EXERCISE MATERIALS:
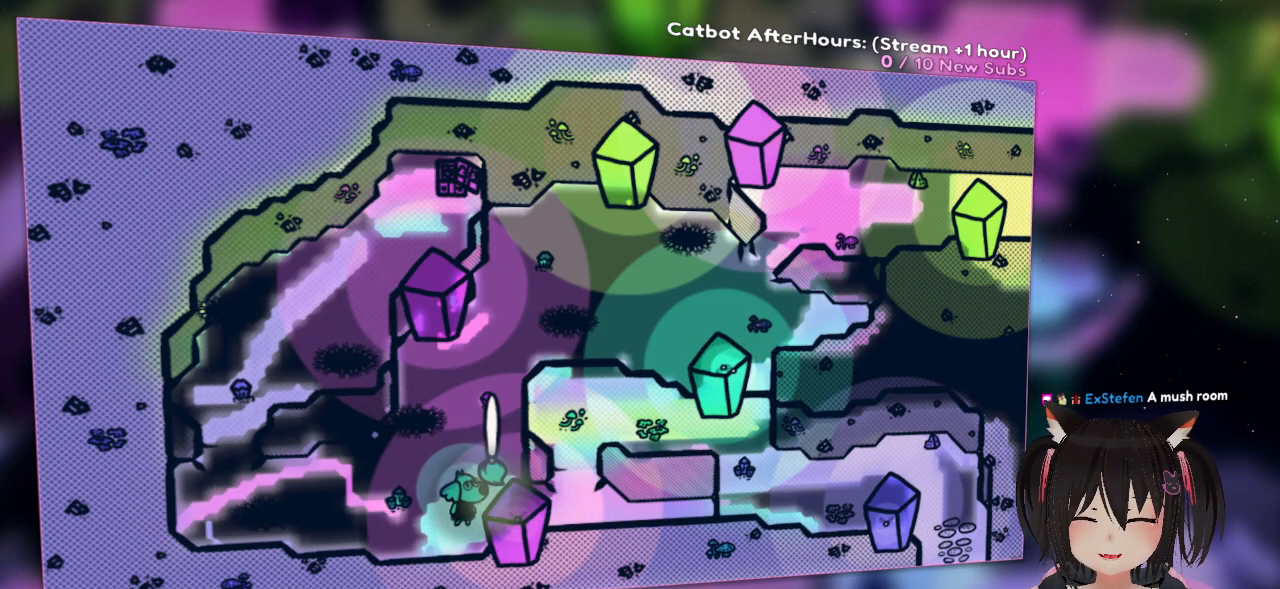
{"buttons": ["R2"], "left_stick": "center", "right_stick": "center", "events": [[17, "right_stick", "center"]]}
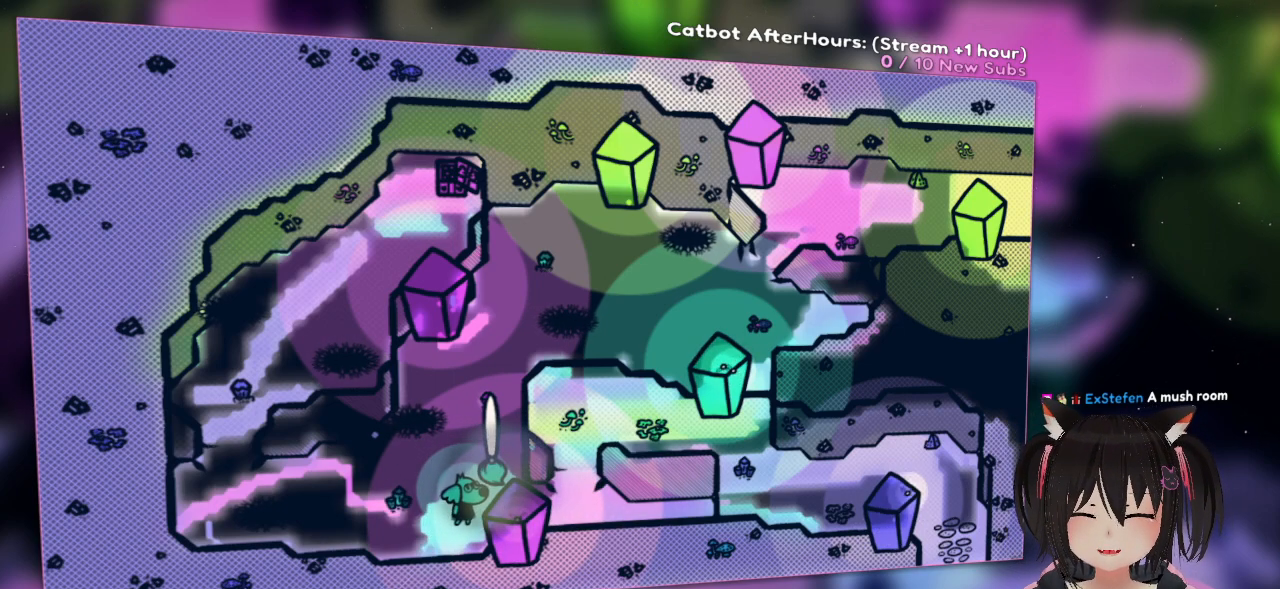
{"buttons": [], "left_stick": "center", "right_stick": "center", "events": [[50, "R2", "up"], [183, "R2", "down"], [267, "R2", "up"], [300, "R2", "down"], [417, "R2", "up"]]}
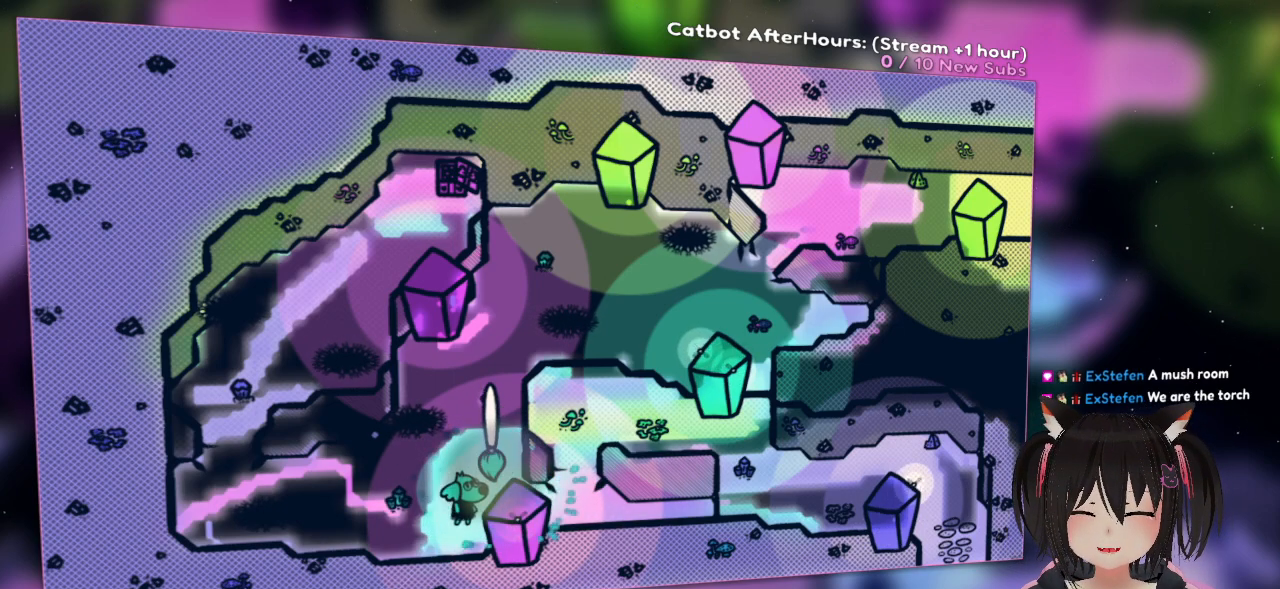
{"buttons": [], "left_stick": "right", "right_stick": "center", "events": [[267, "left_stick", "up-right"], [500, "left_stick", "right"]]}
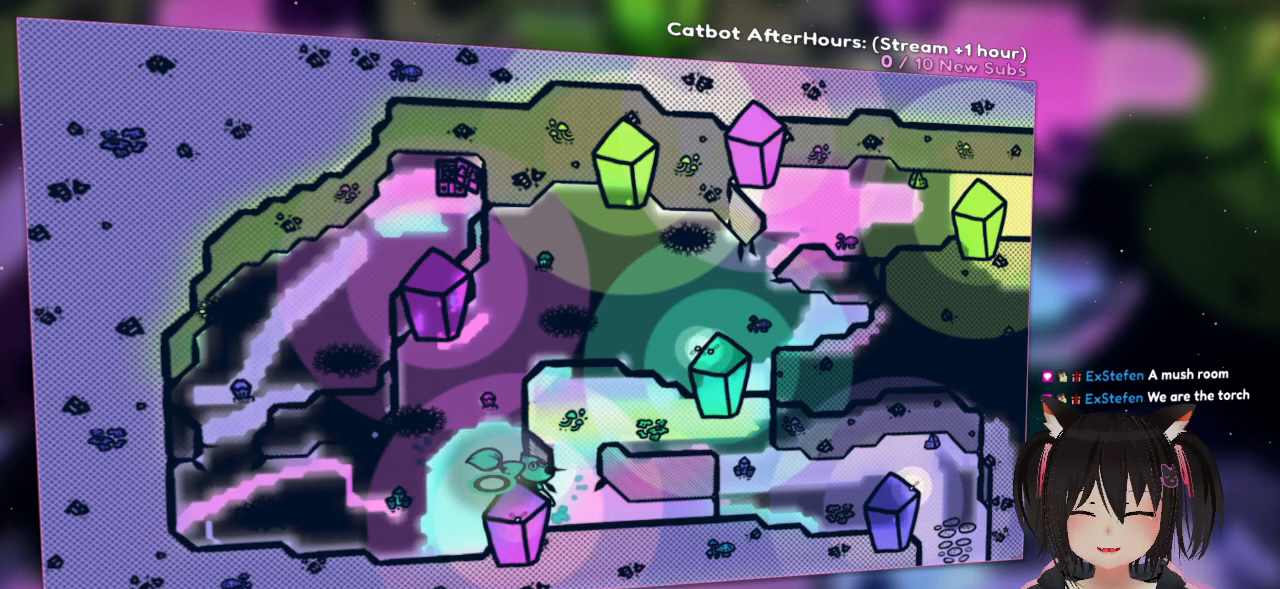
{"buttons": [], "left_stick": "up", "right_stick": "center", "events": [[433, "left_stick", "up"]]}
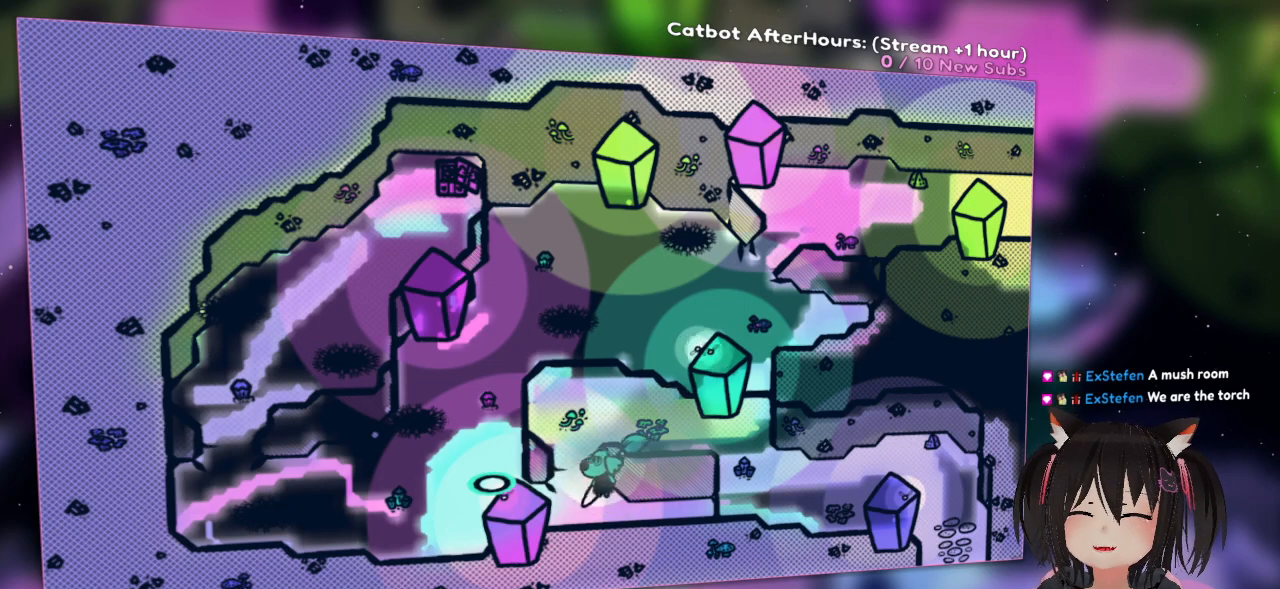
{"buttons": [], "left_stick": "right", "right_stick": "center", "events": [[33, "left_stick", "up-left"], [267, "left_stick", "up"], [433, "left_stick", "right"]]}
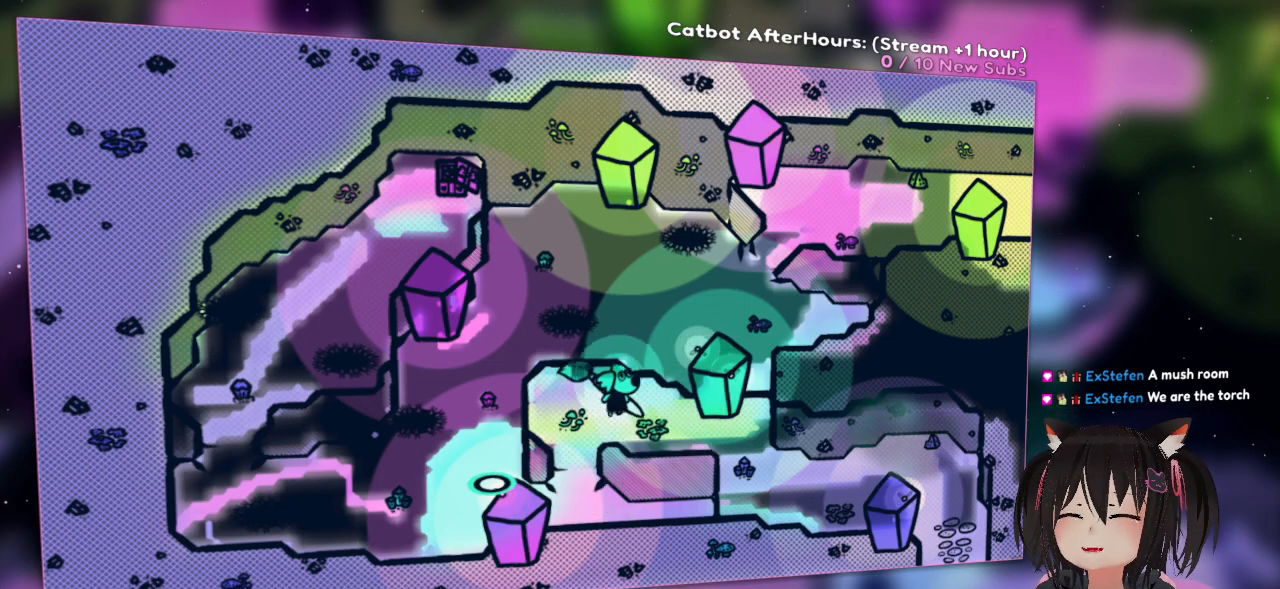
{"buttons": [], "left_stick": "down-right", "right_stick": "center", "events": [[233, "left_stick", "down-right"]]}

WORK TASK: Quote the entries above word for word. Leave the images out.

TASK SOLUTION:
{"buttons": ["R2"], "left_stick": "center", "right_stick": "center", "events": [[17, "right_stick", "center"]]}
{"buttons": [], "left_stick": "center", "right_stick": "center", "events": [[50, "R2", "up"], [183, "R2", "down"], [267, "R2", "up"], [300, "R2", "down"], [417, "R2", "up"]]}
{"buttons": [], "left_stick": "right", "right_stick": "center", "events": [[267, "left_stick", "up-right"], [500, "left_stick", "right"]]}
{"buttons": [], "left_stick": "up", "right_stick": "center", "events": [[433, "left_stick", "up"]]}
{"buttons": [], "left_stick": "right", "right_stick": "center", "events": [[33, "left_stick", "up-left"], [267, "left_stick", "up"], [433, "left_stick", "right"]]}
{"buttons": [], "left_stick": "down-right", "right_stick": "center", "events": [[233, "left_stick", "down-right"]]}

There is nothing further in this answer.